As of Sunday, the Oiled Wildlife Care Network reported that it had recovered three living birds impacted by the oil spill — a brown pelican, a ruddy duck and an American coot.

But many more could be at risk. The Huntington Beach Wetlands Conservancy says Talbert Marsh, which is in the zone of the oil spill, is home to about 90 different bird species.

"A spill of this magnitude is a disaster whenever it occurs, but this one occurred in an especially sensitive area at critical time, as many bird species head south for the winter," Sarah Rose, executive director of Audubon California, said in a statement.

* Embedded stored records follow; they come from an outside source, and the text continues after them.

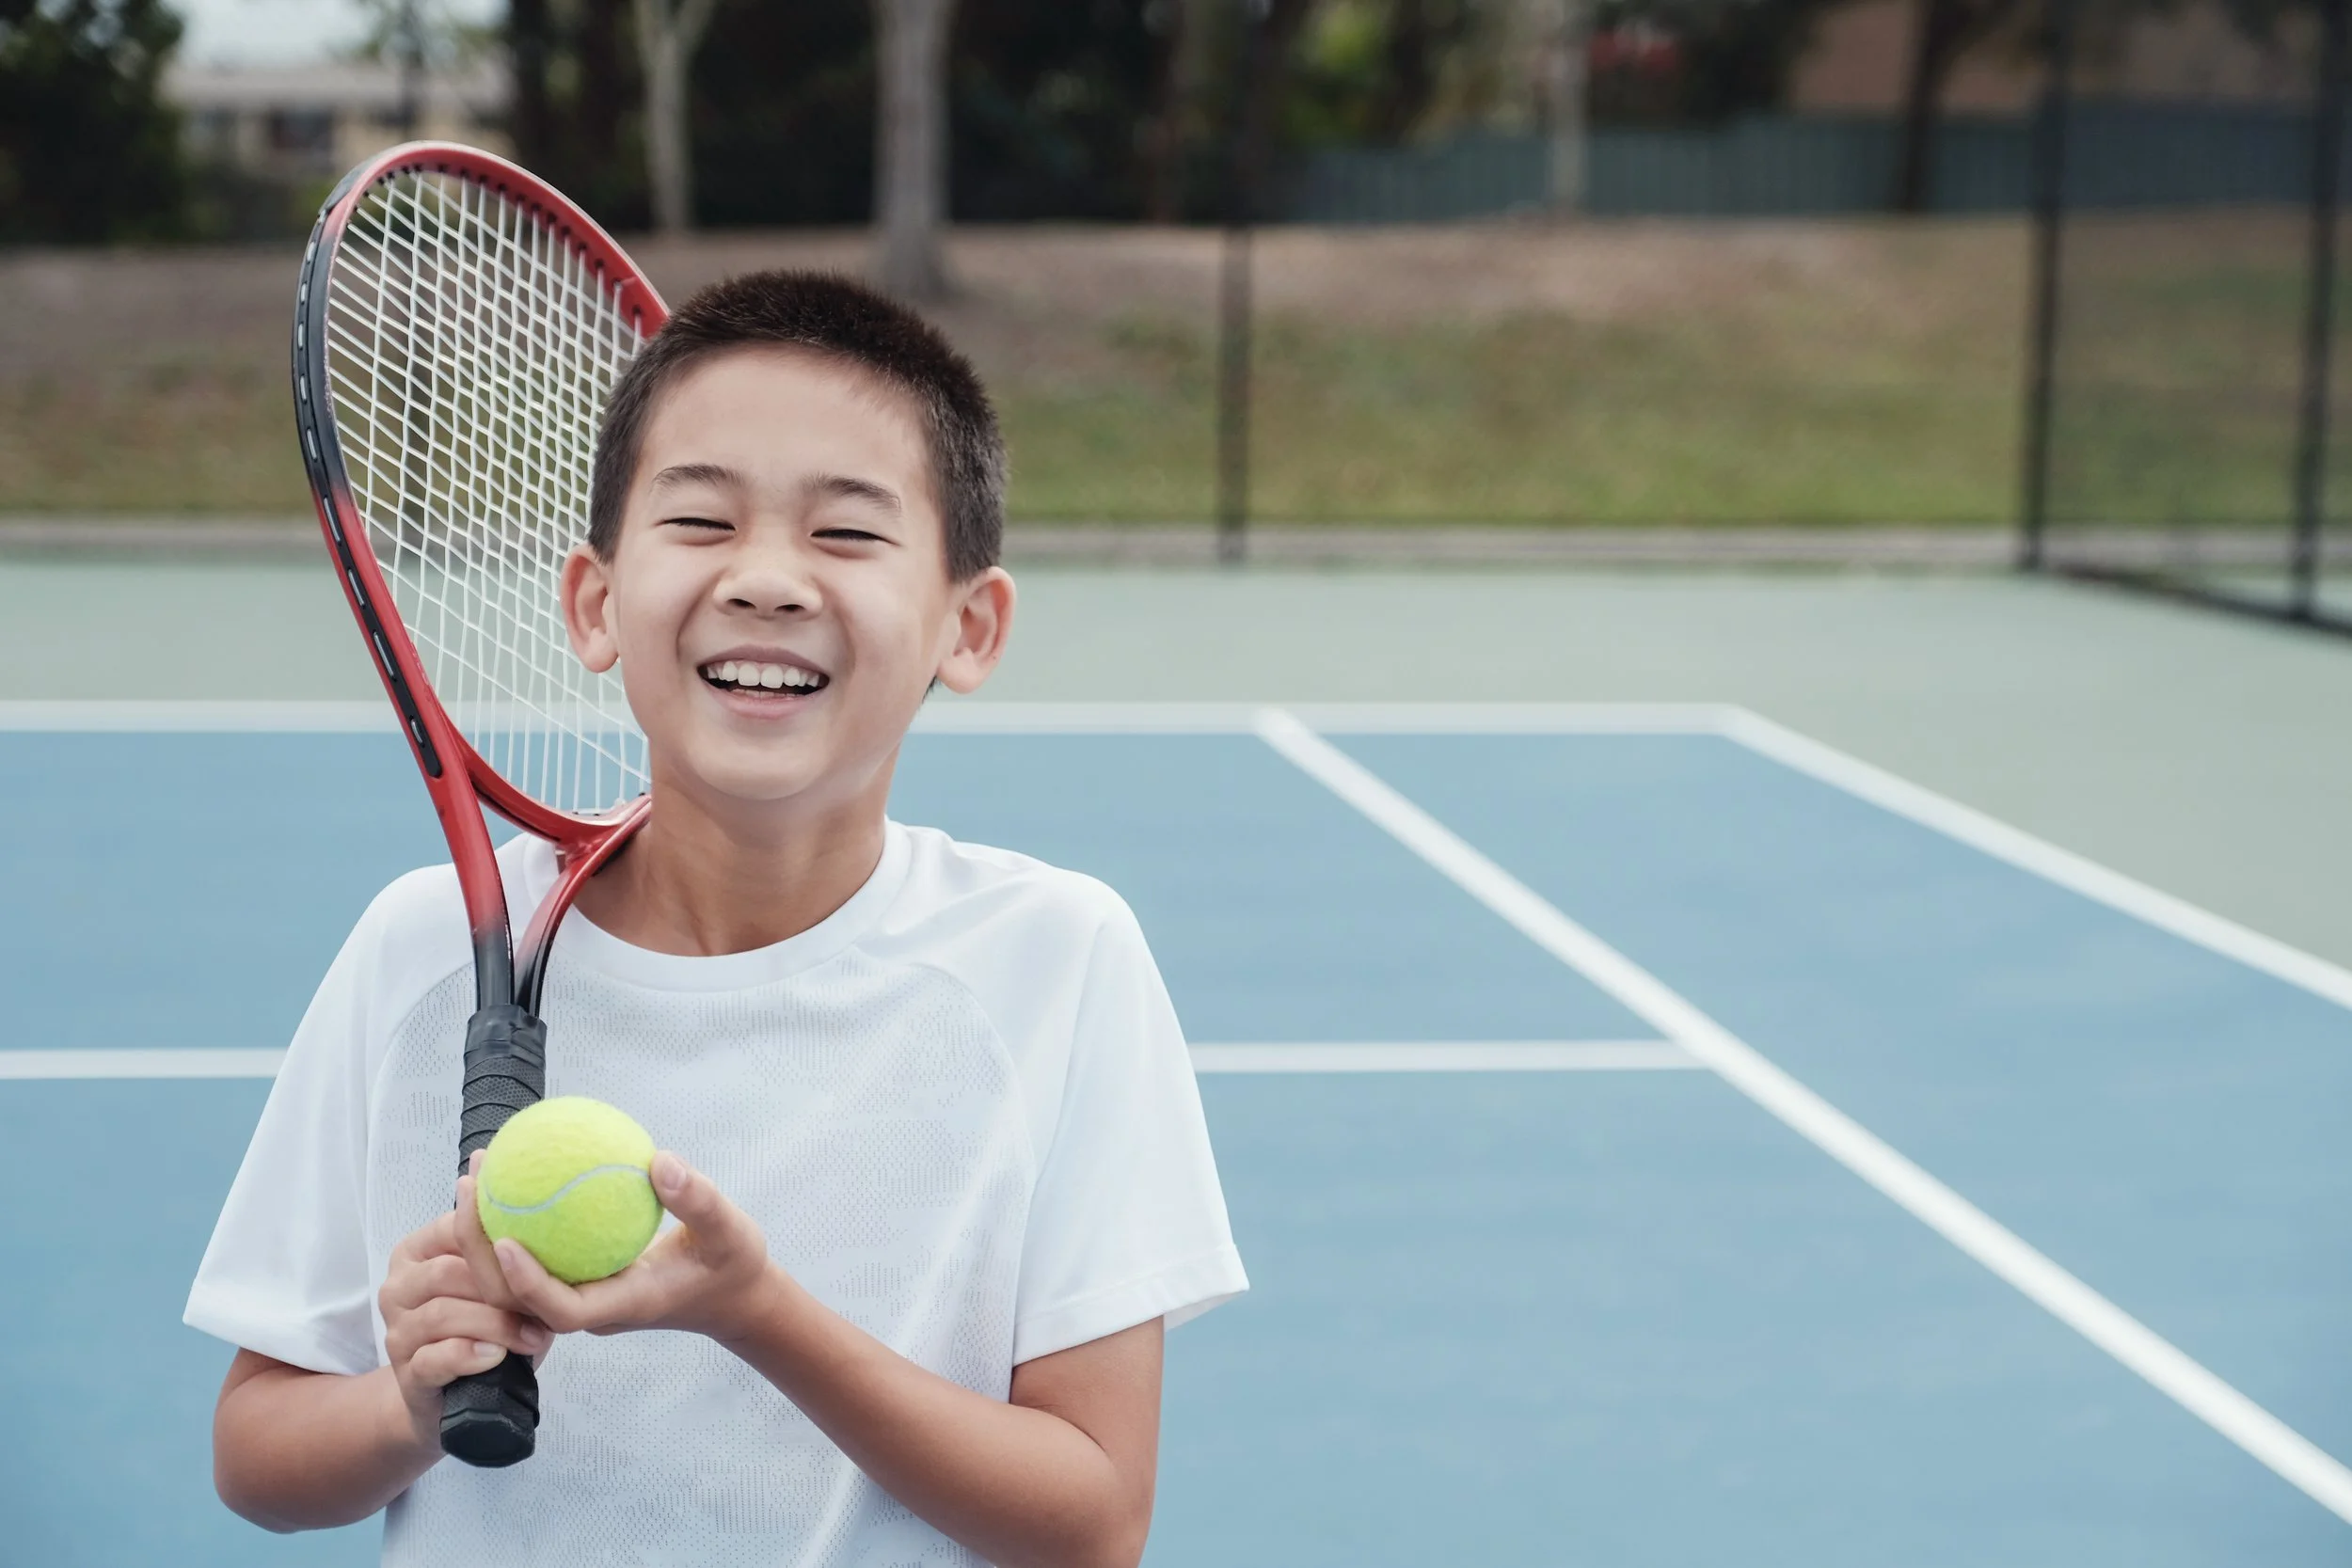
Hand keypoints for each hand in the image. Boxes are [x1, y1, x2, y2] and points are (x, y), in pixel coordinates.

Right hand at [379, 1191, 554, 1450]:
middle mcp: (398, 1287)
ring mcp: (397, 1331)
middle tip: (542, 1307)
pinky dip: (470, 1355)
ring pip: (442, 1315)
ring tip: (533, 1336)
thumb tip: (552, 1211)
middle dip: (500, 1289)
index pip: (452, 1229)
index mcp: (415, 1252)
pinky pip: (435, 1358)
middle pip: (446, 1273)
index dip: (498, 1242)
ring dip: (495, 1325)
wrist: (450, 1394)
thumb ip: (507, 1249)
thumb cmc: (482, 1324)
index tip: (541, 1256)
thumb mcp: (496, 1282)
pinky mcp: (407, 1373)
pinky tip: (497, 1356)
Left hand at [454, 1150, 776, 1346]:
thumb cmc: (733, 1265)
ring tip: (477, 1172)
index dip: (526, 1282)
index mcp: (624, 1304)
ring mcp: (583, 1298)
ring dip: (487, 1234)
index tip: (506, 1236)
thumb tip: (659, 1160)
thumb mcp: (730, 1230)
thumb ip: (698, 1200)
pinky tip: (512, 1177)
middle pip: (517, 1298)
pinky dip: (516, 1223)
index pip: (561, 1309)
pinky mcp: (580, 1282)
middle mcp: (593, 1307)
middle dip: (481, 1248)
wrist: (732, 1296)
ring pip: (516, 1282)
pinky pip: (536, 1258)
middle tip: (471, 1181)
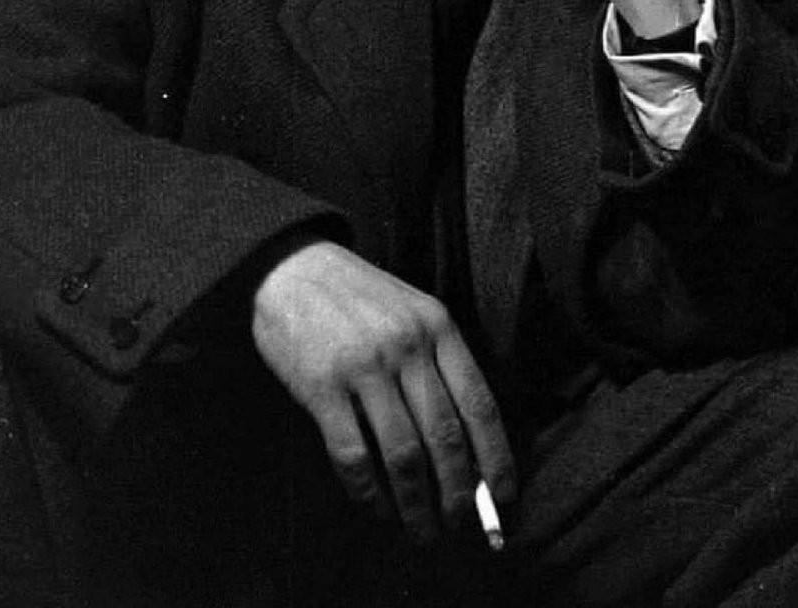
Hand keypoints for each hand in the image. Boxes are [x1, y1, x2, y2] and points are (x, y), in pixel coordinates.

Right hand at [252, 240, 514, 543]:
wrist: (293, 268)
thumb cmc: (359, 296)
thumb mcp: (413, 309)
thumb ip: (441, 360)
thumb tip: (469, 440)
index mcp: (438, 326)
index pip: (479, 402)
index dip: (496, 456)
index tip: (504, 496)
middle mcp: (407, 346)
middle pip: (445, 436)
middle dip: (459, 493)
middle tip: (460, 525)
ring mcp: (364, 366)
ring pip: (404, 453)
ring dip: (417, 503)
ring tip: (422, 530)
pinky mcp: (321, 386)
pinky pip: (353, 454)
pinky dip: (369, 491)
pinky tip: (377, 508)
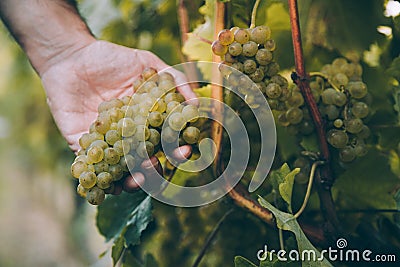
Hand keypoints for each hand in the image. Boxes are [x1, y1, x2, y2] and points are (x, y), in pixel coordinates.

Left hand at [41, 40, 195, 192]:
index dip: (175, 150)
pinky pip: (89, 165)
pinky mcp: (80, 143)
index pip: (163, 142)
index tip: (184, 150)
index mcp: (143, 121)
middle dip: (153, 169)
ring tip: (137, 179)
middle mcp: (126, 136)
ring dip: (130, 180)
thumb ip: (173, 80)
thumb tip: (196, 102)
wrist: (72, 55)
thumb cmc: (111, 58)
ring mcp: (104, 142)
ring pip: (119, 170)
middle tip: (157, 165)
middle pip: (143, 161)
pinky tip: (110, 183)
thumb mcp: (147, 63)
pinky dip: (98, 177)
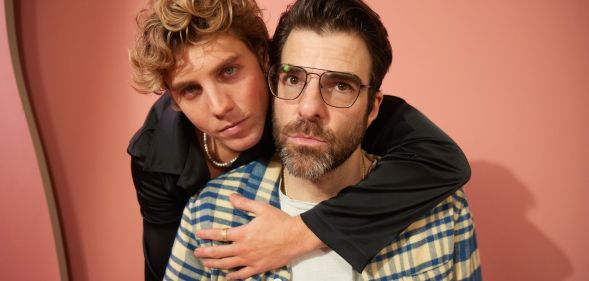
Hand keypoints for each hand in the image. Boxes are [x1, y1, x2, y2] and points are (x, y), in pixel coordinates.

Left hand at [194, 193, 323, 279]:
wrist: (296, 237)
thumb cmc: (280, 221)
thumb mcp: (261, 208)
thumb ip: (244, 203)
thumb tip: (231, 196)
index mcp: (243, 233)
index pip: (220, 234)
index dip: (207, 234)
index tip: (198, 234)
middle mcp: (243, 249)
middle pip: (219, 253)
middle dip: (205, 252)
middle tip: (196, 252)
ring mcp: (250, 260)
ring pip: (227, 265)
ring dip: (214, 264)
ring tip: (205, 264)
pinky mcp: (258, 268)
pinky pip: (242, 275)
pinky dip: (232, 277)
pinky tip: (226, 277)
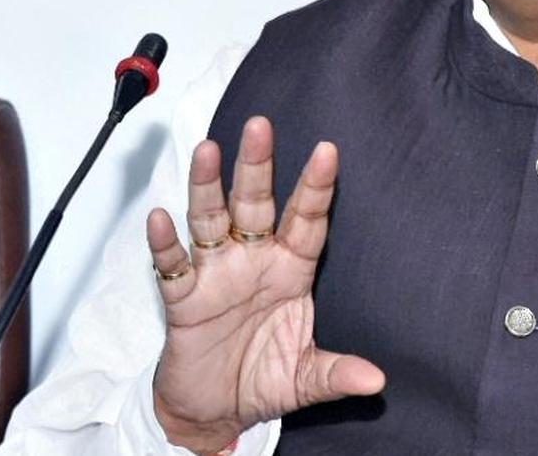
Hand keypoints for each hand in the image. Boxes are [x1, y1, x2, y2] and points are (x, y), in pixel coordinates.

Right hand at [146, 116, 384, 453]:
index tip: (328, 152)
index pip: (306, 221)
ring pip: (210, 220)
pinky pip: (173, 267)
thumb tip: (376, 382)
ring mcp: (216, 275)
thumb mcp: (306, 378)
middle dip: (257, 165)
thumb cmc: (263, 379)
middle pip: (254, 203)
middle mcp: (253, 262)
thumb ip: (338, 374)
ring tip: (207, 151)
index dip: (315, 188)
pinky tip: (161, 219)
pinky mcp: (183, 299)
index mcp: (290, 270)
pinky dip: (164, 244)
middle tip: (261, 126)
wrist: (216, 410)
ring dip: (206, 187)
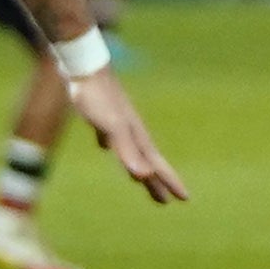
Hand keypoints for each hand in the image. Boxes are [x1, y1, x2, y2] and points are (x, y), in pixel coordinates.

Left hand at [65, 67, 189, 204]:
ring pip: (131, 150)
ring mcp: (117, 122)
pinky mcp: (102, 115)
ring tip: (139, 178)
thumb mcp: (113, 128)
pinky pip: (112, 137)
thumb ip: (127, 152)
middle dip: (156, 182)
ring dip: (138, 166)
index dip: (169, 182)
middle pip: (147, 162)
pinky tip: (105, 145)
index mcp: (136, 136)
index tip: (185, 199)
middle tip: (165, 201)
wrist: (84, 66)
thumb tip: (143, 176)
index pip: (156, 165)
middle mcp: (131, 131)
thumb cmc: (98, 99)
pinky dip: (113, 145)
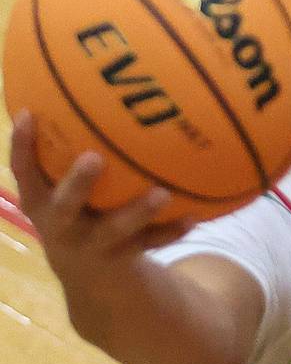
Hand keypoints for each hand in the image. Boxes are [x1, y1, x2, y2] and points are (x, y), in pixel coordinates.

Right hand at [10, 111, 189, 286]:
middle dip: (78, 183)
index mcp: (41, 203)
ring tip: (162, 193)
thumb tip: (84, 87)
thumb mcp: (59, 188)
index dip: (22, 145)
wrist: (88, 276)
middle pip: (66, 205)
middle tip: (94, 158)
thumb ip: (65, 151)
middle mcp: (62, 225)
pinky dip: (173, 230)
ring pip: (116, 230)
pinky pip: (152, 243)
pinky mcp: (125, 255)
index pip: (23, 172)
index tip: (29, 114)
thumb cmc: (76, 211)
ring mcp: (94, 244)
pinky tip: (196, 216)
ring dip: (138, 212)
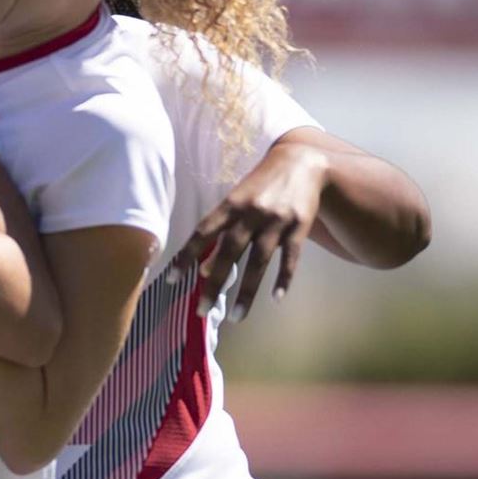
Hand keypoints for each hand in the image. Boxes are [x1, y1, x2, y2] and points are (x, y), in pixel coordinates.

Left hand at [177, 140, 329, 321]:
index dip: (186, 256)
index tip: (173, 281)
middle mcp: (252, 212)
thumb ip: (219, 232)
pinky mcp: (300, 226)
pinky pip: (290, 257)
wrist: (304, 162)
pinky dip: (283, 279)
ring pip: (259, 261)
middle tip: (202, 311)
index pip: (203, 232)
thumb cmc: (261, 185)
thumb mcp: (237, 201)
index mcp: (231, 203)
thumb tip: (201, 269)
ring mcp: (278, 220)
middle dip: (214, 283)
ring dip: (246, 291)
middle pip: (230, 251)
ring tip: (236, 317)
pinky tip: (275, 298)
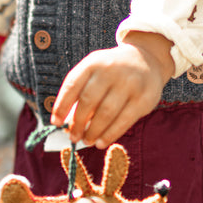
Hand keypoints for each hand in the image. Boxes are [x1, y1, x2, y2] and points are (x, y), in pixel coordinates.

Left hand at [50, 31, 173, 148]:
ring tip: (86, 141)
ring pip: (106, 113)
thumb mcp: (94, 71)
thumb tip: (66, 122)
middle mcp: (111, 70)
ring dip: (93, 131)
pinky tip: (101, 142)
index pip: (72, 85)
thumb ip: (80, 92)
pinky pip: (123, 121)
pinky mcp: (144, 99)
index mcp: (94, 62)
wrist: (146, 60)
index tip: (55, 122)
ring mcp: (129, 84)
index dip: (61, 105)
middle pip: (88, 101)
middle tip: (72, 137)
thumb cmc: (112, 71)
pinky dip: (110, 135)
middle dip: (77, 123)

"This spill — in virtually the same spot as a devastating 1990 spill — is a reminder that petroleum and water are a dangerous mix along California's precious coast and that continued reliance on oil kills birds and other wildlife, threatens our public health, and harms local economies and recreational opportunities," she added.

The spill is adding to calls for a shift away from fossil fuels

The oil spill has renewed calls among environmental advocates and others for the United States to stop using fossil fuels and instead switch to renewable energy sources that are safer.

"Even after fines and criminal charges, the oil industry is still spilling and leaking into California's coastal waters," Miyoko Sakashita with the Center for Biological Diversity said in a tweet. "The only solution is to shut this dirty business down."

Martyn Willsher, president and CEO of Amplify Energy, said the oil rig operated by his company that spilled crude oil over the weekend was constructed in the 1970s and '80s and is inspected regularly. He added that the company intends to take part in the recovery effort until it's completed.